Peggy Wright and Brian Coutts conceived of an international series following the return of former Kentucky Librarian Nancy Baird from a trip to South Africa.  We launched our first program in September, 2000 and followed with programs on Costa Rica, China, Brazil, England and Germany.  We took our name from a 1948 song “Far Away Places with Strange Sounding Names ”. Since then we’ve visited every continent and places from Alaska and Greenland to Antarctica. Our final program was Soleiman Kiasatpour’s fascinating talk on Morocco in April. 2018

In February, 2003 we launched a companion series “Kentucky Live, southern Culture at Its best!” with a program on Jonesville & Shake Rag: Historic Black Community of Bowling Green from Maxine Ray and Dr. John Long, Department Head of Philosophy & Religion. Programs on photographers, artists, poets, writers, restaurants, historians, bourbon, coal mining,  the Derby and virtually every iconic Kentucky product from the Louisville Slugger to Fruit of the Loom Underwear, and the Corvette followed. Our final program this April was from J.D. Wilkes founder of the Legendary Shack Shakers, a Southern Gothic rock and blues band.  What a great way to end.

None of this would have possible without our genial hosts Barnes & Noble Booksellers.  Special thanks to Jennifer Bailey, David Hollifield and before them Natalie Boddeker and David Coverdale and all of your fine staff for setting up all those chairs and ordering all those books and helping us promote these programs.

Thanks also to Dr.

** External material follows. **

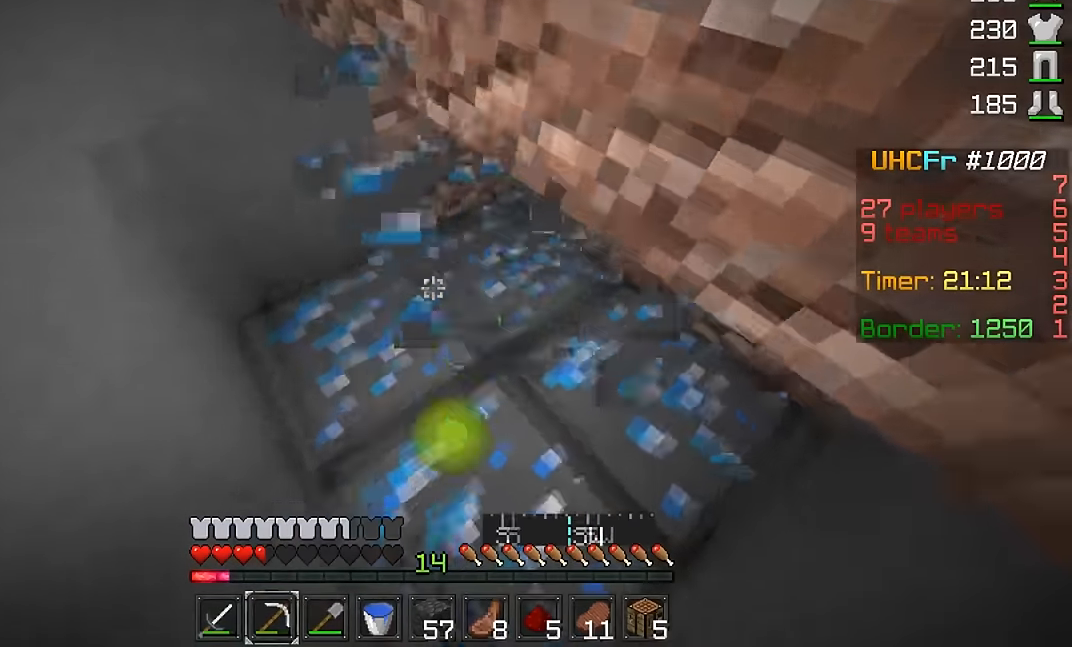
{"keys": [], "mouse": ["left"], "events": [[101, "a", "up"]]}
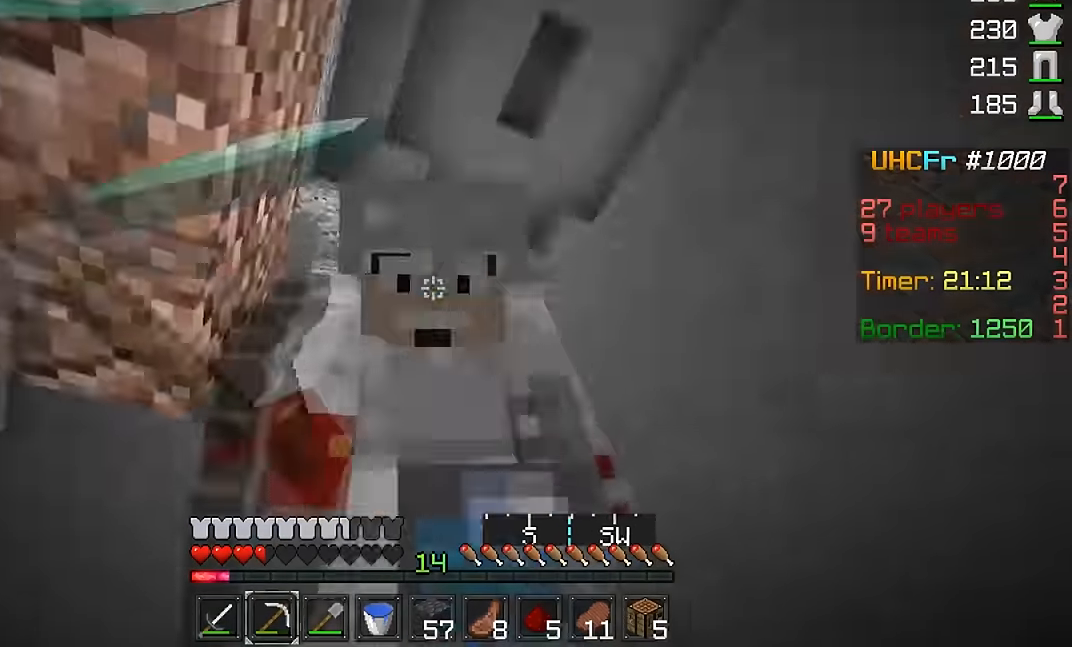
{"keys": ["w"], "mouse": ["left"], "events": [[250, "w", "down"]]}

Richard Weigel, Professor of History who edits the Book Page for the Bowling Green Daily News for running so many reviews of books from our featured speakers.  The attention you focused on many regional authors was very much appreciated by them and by us.

David Keeling, Michael Trapasso, John Dizgun and Haiwang Yuan, and so any others from around the country and beyond—world travelers all—thanks for so many exciting evenings.

To our sponsors Coca Cola, Trace Die Cast, Integra Bank and the Friends of WKU Libraries—we appreciated your interest and support.

To former Deans of WKU Libraries Mike Binder and Connie Foster—thanks for your interest and support.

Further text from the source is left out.